Studying These Bugs Led Researchers to Discover an Entirely New Mode of Insect Flight

If the waterlily beetle were the size of a human, it would fly along the surface of a pond at 500km/h. Then again, if a waterlily beetle were human, it wouldn't fly at all. The beetle is subject to, and able to take advantage of, forces we don't even notice — and when scientists did notice, they realised that the beetle was flying the way no other bug in the world does. Scientists from Stanford have been watching adult Galerucella nymphaeae fly across dinner plates. The plates are covered in shallow pools of water. The beetles dip the tips of their legs into the water and then fly across the water's surface from one lily pad to another. At first glance, they look like they're dragging their legs in the water. The scientists realised that they're using the water itself as both an anchor and a spring. The results are published in the Journal of Experimental Biology.

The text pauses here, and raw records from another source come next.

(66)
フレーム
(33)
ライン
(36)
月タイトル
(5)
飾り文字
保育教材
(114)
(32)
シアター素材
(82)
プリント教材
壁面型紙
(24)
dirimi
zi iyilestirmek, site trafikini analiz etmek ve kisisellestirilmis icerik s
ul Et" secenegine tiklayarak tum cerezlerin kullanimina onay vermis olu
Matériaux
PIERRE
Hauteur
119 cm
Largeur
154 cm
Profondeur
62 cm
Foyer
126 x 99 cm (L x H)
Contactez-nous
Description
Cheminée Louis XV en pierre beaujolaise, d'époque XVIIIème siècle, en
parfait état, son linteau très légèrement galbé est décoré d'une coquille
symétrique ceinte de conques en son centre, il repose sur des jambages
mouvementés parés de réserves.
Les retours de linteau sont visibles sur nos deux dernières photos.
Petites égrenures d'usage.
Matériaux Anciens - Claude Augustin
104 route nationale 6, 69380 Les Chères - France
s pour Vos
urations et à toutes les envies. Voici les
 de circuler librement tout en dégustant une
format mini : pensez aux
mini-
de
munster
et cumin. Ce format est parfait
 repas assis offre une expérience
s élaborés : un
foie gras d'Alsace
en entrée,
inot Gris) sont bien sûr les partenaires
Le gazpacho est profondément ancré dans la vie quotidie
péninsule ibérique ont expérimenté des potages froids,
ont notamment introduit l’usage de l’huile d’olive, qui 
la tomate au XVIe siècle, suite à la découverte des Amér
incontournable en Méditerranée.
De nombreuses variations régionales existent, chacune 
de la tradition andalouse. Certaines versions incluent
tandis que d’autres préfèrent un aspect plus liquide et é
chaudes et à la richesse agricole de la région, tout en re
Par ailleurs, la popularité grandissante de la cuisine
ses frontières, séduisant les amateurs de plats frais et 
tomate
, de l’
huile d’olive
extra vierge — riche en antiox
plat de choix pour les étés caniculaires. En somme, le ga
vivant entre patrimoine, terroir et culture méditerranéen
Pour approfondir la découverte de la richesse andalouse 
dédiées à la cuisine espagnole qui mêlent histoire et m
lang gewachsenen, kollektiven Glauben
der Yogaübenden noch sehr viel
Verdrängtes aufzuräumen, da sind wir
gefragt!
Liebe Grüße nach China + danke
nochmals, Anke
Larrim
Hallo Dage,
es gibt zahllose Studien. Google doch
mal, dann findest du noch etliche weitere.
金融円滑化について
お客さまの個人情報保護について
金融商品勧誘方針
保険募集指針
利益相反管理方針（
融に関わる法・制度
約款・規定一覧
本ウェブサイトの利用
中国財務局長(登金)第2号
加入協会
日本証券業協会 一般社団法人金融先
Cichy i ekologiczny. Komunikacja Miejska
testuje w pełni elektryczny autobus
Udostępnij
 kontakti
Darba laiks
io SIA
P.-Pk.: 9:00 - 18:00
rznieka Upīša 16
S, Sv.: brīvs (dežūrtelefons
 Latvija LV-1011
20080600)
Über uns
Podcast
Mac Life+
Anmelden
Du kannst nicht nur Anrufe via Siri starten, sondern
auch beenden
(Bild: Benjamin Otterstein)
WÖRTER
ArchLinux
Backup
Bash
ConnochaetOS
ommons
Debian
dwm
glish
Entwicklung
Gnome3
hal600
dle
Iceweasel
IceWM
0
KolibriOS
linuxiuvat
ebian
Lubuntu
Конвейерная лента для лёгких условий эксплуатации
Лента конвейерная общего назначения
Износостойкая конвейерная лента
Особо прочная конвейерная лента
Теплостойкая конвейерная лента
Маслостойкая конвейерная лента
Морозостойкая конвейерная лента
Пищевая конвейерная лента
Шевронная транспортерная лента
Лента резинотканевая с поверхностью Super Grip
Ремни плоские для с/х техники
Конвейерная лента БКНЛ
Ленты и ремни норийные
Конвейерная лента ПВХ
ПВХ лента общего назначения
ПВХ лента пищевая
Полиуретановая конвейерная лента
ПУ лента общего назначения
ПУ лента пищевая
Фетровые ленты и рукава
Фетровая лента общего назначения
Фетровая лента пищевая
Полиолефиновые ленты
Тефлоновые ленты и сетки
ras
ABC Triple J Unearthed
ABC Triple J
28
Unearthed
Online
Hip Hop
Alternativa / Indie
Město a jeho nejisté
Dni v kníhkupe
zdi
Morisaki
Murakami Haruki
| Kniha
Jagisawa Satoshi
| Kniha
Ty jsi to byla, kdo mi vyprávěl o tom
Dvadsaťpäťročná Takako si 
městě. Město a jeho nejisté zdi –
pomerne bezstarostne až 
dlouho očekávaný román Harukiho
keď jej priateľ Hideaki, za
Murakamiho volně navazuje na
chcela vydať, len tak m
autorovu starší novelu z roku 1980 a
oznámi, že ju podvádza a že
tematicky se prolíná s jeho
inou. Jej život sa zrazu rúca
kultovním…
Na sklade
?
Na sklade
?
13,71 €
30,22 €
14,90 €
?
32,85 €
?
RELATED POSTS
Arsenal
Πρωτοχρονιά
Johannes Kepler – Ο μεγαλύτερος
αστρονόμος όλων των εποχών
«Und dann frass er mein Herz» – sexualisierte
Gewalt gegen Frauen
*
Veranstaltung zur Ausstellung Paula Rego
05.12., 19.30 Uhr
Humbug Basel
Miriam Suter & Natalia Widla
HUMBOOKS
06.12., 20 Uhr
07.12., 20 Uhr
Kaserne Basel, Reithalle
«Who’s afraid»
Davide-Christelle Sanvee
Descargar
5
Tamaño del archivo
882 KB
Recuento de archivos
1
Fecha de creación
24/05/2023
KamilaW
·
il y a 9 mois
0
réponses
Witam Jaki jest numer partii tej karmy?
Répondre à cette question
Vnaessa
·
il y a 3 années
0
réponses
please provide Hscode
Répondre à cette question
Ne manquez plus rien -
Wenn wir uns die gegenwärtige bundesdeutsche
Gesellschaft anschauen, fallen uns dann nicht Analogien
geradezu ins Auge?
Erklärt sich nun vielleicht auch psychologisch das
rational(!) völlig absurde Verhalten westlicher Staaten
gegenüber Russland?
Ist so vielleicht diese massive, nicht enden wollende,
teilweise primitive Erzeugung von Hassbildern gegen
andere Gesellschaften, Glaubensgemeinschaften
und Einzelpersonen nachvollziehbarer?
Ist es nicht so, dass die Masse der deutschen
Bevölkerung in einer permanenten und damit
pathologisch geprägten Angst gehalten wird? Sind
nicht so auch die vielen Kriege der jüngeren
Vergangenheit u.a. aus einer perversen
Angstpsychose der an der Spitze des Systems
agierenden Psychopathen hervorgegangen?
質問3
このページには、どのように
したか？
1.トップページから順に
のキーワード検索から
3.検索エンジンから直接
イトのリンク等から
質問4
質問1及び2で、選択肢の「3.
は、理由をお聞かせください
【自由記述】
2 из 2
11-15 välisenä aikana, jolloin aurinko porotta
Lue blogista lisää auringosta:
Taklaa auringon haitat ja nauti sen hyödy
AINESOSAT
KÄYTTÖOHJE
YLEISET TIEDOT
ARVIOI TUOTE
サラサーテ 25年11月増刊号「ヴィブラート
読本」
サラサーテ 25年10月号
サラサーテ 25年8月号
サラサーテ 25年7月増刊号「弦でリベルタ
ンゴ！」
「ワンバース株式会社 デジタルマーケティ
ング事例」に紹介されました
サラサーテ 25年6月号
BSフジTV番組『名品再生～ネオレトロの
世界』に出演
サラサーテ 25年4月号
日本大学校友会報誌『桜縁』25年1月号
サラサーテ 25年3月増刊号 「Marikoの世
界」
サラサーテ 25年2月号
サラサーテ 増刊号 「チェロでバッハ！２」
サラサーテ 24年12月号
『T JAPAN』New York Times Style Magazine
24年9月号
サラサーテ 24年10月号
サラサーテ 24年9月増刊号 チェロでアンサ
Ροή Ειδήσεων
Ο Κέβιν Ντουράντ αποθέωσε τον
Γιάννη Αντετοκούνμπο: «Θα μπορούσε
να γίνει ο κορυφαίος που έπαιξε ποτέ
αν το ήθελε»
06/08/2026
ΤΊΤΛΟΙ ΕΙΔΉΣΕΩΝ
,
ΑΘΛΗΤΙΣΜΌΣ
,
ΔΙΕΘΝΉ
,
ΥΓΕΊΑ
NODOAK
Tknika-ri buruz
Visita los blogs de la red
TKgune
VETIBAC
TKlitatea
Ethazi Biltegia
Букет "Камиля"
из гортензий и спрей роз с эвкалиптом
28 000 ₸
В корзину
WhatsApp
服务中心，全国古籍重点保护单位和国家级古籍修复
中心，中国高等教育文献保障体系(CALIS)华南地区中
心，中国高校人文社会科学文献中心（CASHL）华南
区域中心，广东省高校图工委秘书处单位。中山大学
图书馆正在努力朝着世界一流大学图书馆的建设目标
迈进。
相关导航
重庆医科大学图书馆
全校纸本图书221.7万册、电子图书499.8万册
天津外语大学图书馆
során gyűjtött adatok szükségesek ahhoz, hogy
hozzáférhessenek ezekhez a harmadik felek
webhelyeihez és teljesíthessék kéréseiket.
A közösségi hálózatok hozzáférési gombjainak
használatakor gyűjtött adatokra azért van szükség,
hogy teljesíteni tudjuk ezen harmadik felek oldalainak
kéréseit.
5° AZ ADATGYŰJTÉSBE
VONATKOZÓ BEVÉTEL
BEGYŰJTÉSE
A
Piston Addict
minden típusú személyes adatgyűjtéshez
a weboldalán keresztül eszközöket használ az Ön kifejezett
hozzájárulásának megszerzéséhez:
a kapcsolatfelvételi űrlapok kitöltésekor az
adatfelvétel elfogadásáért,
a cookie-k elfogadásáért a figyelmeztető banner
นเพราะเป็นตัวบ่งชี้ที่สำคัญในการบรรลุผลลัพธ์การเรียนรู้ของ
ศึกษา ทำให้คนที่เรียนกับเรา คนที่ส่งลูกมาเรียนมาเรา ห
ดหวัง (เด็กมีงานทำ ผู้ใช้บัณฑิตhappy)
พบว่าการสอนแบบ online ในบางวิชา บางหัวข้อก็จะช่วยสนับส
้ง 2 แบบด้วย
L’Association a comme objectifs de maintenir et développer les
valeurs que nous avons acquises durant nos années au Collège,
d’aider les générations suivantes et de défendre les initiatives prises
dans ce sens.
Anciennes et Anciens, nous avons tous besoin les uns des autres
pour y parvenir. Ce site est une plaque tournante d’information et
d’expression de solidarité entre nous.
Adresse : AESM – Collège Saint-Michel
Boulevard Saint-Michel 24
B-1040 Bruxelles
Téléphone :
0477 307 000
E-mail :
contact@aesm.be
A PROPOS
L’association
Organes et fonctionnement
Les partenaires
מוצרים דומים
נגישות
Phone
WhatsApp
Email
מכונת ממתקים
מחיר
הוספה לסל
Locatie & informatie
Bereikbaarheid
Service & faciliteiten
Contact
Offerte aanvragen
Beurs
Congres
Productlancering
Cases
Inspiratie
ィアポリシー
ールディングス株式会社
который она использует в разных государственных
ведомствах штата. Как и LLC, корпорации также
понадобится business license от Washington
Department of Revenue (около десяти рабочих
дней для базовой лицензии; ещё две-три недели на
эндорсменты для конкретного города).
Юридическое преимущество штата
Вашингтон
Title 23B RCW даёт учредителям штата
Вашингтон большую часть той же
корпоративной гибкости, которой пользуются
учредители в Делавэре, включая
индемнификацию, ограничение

The key to the insect's motion is surface tension. The cohesion of water molecules as they cling to each other a bit more tenaciously than they cling to the other molecules in their environment produces a thin "skin" on the surface of the water. Humans don't notice it in day to day life — although you've probably seen it as a little dip that water takes as it touches the edge of a cup — but it's a significant force in the lives of insects. It's why ants struggle and sometimes drown in droplets of water, unable to break free, and why water skeeters can scoot across the surface of the water.

The waterlily beetle dips its claws in the water, essentially hooking itself to the surface, and starts flapping. The movement and the ripples it creates causes it to bounce across the surface in a chaotic-looking way, but it has its advantages. Without surface tension, the beetle could hop up off the water. That wouldn't be too much of a problem, because the beetle can fly in air.

More grave would be the consequences of slowing down. The beetle would sink, and have a tough time getting out of the water again. By hooking itself into the interface between water and air, the beetle uses the water as a kind of a tether. If the insect starts flying, the water will pull it down, but if it starts sinking, the water will push it back up.

Researchers hope to use this information to understand more about other animals that move across the surface of the water.